Unlike other anomaly detection systems, thatDot Novelty Detector works on categorical data—which means non-numeric data like: names, identifiers, email addresses, IP Addresses, status codes, natural language text, and other strings.

No training data or data labeling is required. Simply start it up, feed it data, and get results back in real-time. The system adapts to the data you feed it. The anomaly scores returned are based on a complex model of the data seen so far, so once a representative amount of data has been fed in, your scores will helpfully identify every unusual observation.

What’s wrong with existing anomaly detection methods?

Traditional unsupervised anomaly detection methods—like Clustering (e.g. K-Means), Random Forests, Isolation Forest, and others require converting all data to a numeric representation.
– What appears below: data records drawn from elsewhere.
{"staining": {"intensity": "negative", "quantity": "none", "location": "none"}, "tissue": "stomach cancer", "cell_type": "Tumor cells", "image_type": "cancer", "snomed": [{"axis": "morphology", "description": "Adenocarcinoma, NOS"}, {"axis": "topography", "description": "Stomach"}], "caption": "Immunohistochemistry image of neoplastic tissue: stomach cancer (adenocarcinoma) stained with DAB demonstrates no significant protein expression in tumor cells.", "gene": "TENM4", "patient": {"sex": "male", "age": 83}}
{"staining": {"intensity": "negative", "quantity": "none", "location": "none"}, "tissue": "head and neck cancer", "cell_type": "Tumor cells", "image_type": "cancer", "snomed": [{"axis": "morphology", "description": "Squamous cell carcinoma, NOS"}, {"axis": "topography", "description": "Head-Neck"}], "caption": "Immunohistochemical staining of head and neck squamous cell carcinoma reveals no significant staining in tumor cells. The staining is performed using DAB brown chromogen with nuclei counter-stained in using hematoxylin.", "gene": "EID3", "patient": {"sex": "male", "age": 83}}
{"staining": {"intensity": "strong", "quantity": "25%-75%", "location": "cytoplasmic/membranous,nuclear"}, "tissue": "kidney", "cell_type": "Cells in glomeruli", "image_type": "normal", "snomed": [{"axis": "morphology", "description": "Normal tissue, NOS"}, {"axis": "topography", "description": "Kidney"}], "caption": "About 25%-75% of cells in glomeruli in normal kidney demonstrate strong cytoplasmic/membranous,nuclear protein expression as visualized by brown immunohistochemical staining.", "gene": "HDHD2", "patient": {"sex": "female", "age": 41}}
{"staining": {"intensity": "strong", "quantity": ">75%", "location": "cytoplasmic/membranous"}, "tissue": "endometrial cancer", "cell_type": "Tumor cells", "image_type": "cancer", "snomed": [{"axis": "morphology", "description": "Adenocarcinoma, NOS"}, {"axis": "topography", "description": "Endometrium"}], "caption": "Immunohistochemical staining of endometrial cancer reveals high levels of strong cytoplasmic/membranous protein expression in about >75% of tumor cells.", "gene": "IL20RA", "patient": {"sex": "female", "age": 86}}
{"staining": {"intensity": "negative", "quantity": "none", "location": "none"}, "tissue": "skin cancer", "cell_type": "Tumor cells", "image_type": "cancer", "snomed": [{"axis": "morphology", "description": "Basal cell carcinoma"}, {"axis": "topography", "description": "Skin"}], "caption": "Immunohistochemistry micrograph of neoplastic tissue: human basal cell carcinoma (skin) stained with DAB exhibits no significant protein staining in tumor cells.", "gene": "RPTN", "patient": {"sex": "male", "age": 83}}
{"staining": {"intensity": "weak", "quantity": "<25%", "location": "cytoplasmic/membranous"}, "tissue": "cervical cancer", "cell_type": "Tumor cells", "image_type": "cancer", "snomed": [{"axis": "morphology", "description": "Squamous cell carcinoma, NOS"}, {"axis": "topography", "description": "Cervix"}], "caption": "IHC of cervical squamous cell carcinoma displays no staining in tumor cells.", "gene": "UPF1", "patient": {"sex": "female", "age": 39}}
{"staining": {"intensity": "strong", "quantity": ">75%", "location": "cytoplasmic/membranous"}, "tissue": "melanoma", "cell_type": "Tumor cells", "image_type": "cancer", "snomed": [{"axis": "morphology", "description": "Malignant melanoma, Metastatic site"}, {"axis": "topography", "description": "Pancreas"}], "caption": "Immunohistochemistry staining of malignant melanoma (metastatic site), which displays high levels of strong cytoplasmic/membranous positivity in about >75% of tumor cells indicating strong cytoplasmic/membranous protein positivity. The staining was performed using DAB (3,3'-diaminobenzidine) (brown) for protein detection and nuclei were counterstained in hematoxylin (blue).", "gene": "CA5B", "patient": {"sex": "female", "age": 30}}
This works well when the data is naturally numeric and there is a small set of features, but it becomes impossible when there is categorical data with more than a handful of possible values.

Terminology

  • observation – An observation is a list of strings fed into novelty. e.g.: [“my”, “sample”, “observation”] the list can be any length, but all observations made into the same context should have the same length.
  • component – One observation is made up of many components. Each string in the observation is one component. e.g.: “sample”
  • context – A context is a name of a group of observations. Each observation in the same context should have the same structure. One instance of a running novelty can have any number of context. Each context is entirely separate from the others.
  • novelty – A measure of how anomalous an observation or component is. Unlike the terms “anomaly” or “anomalous”, which each tend to be binary (“it is or isn’t an anomaly”), novelty comes in shades of gray. Data can be more or less novel. The most novel is the most anomalous.